On the matter of what we should do, USUN and IO seem to be unanimous in the view that we should not go to the mat with the Russians on arrearages—we would probably not be able to win; the issue isn’t all that big; the American people are not demanding a confrontation “over a measly $20 million”; and, in fact, some Americans might like the flexibility a more voluntary system would give the U.S. Yost thought that we might have a chance of getting $30 million from the Russians (enough to avoid Article 19 for a couple years), if the pitch is made purely on a financial solvency basis, if we make a big contribution ourselves, and if we stay away from constant reiteration about Article 19.

Note: I have been holding off on a memo to the President until I could see a little more clearly the direction we are heading in. I think I shall do the memo after we get the results of today’s meeting of the Committee of 33.

3.
VietnamStevenson mused unhappily about Vietnam and made such points as the following in a very low key (I put them down a bit reluctantly because he speaks very softly and I had a hell of a time hearing him). First, it might not be such a bad idea for U Thant to call for a cease-fire. We could stop bombing for a few days. If the Communists don’t obey, we can resume bombings and, to boot, be in a much better position before the world. Second, we should have started the talks about peace at the time we started the bombing—not weeks later. Third, we should talk more peace and bomb “more in sorrow than anger.” Also, we should not beat our chest publicly that we are “stepping up” our effort; in this regard, McNamara’s recent statements do not seem wise. Fourth, the real issue in the world is the cold war—the U.S. and the U.S.S.R. Vietnam is driving the U.S.S.R. and China together and the U.S. and the U.S.S.R. apart. The deepening cold war is disturbing. Fifth, it is disturbing that the Japanese and Indians, the people who flank China, are getting more and more unsympathetic with our policy. Sixth, it might be conceivable to negotiate with the Viet Cong and the North Vietnamese jointly. We should look into this possibility.
4.

Mekong—I attended a meeting with Tex Goldschmidt 5 and the AID people at the UN. For some reason, Tex’s participation was supposed to be held closely.
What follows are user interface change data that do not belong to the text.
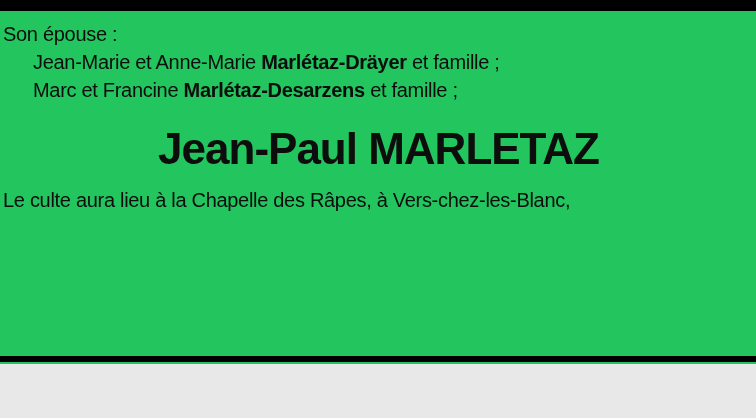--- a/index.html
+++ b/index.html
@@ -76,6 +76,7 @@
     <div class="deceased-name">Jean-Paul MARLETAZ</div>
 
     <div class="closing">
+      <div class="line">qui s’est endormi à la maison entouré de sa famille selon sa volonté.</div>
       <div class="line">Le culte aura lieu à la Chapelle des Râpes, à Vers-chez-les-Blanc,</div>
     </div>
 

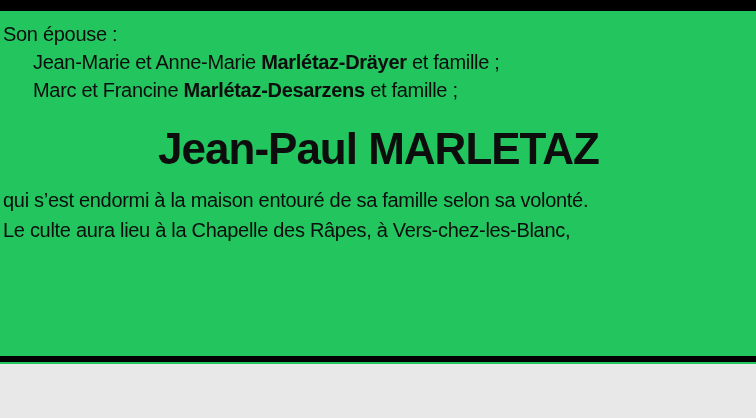--- a/index.html
+++ b/index.html
@@ -77,7 +77,6 @@
 
     <div class="closing">
       <div class="line">qui s’est endormi à la maison entouré de sa famille selon sa volonté.</div>
-      <div class="line">Le culte aura lieu à la Chapelle des Râpes, à Vers-chez-les-Blanc,</div>
     </div>
 
   </div>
The purpose of Tex’s visit was to make a plea on behalf of a Mekong tributary project in Laos. Tex said that the IBRD does not want [Page 757]to finance the project because it is in an unstable area. He added that the project itself seems worthwhile. First, it might help stabilize the area. Second, all of the factions in Laos agree that it should be done. Third, it will provide electricity to Vientiane and other places (including parts of Thailand). It will also provide irrigation to substantial areas. Fourth, all the surveys have been done and the project is all ready to go. Fifth, if we get involved, we would show the doubters that we are ready to put our money where our mouth is.

The project will probably cost about $35 million. As Tex sees it, the U.S. could provide about $18 to $20 million and get countries like Japan, Canada, the U.K., and West Germany to provide the rest. Some grant money would probably be best. However, if this is not possible, very low-interest-rate money would also probably do the trick. The project could be done under a UN umbrella.

Note: I will pass on this item to Francis Bator.

GC
  1. Source: Johnson Library, National Security File, Agency File, United Nations, Vol. 1. Secret; Eyes Only.
  2. April 21.
  3. Information on the drafts submitted is in Report of Conference of Eighteen Nation Committee on Disarmament, UN doc. A/5986 (DC/227).
  4. Reference is to charges of U.S. use of gas warfare in Vietnam. See Foreign Relations, 1964–1968, vol. II, footnote 2, Document 210, and Document 216.
  5. Arthur “Tex” Goldschmidt, Director of Technical Assistance, UN Special Fund Operations.